Dr Joanne Sayner, University of Birmingham
As we approach the centenary of the First World War, it is appropriate that we consider what makes this commemoration so significant. In the context of large scale national plans and political support for the event, are we really remembering the ‘who’ and the ‘how’ or are we commemorating (or indeed celebrating) just because we can or because we feel that it is expected of us?
There are now no witnesses to the events of one hundred years ago, but they continue to have immediate resonance within families and communities. So, who is remembering? Or, who is speaking on behalf of those who remembered? Which voices are included and which voices are marginalised in the process?
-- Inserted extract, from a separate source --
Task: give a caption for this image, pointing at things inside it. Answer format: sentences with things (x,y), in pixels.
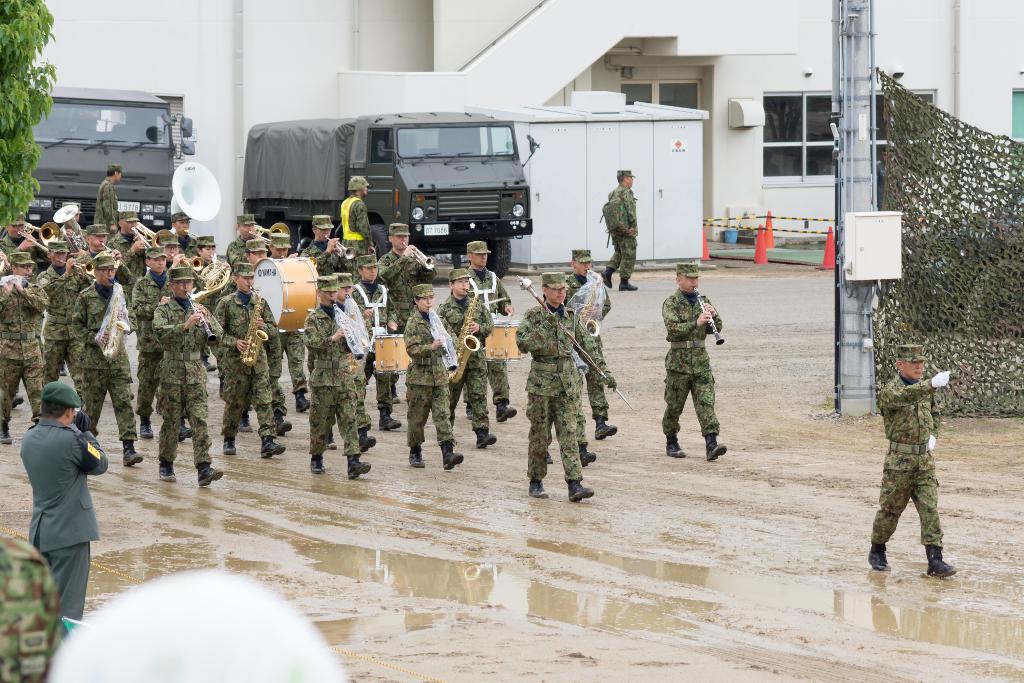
In this image in the front (164,667) there is an object (193,660) which is white in colour and there is a person (54,509) standing. In the center (365,365) there is water (461,570) on the ground (691,548) and there are persons (412,352) walking and playing musical instruments (263,333). In the background (85,145) there are vehicles (392,177) and there are persons (618,219) walking, there are stands (759,255) which are red in colour, there is a building (548,100) and there is an object (596,136) in front of the building (572,66) which is white in colour. On the right side (859,160) there is a pole (862,170), on the pole (851,160) there is an object (874,260) which is white in colour and there is a net (971,250). On the left side (34,194) there are leaves (24,123).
The Centre will be working with ‘memory practitioners’ and ‘memory intermediaries’, that is, those who have the role of helping us remember the past. Museums and heritage sites have been tasked with caring for the future and are at the centre of negotiating acts of commemoration as well as confronting calls to forget, or to ‘move on’. Museum practitioners make decisions about how to educate and what to focus on, but they do so within a wider setting of academic and political debate about the causes of war past and present. When David Cameron said that ‘our ambition is a truly national commemoration worthy of this historic centenary’ (October 2012), he did so within the grand setting of the Imperial War Museum. But what did he actually mean? It will be part of this project to investigate such public and political claims, the debates that arise from them, and the involvement of individuals and communities within the resulting commemorative processes.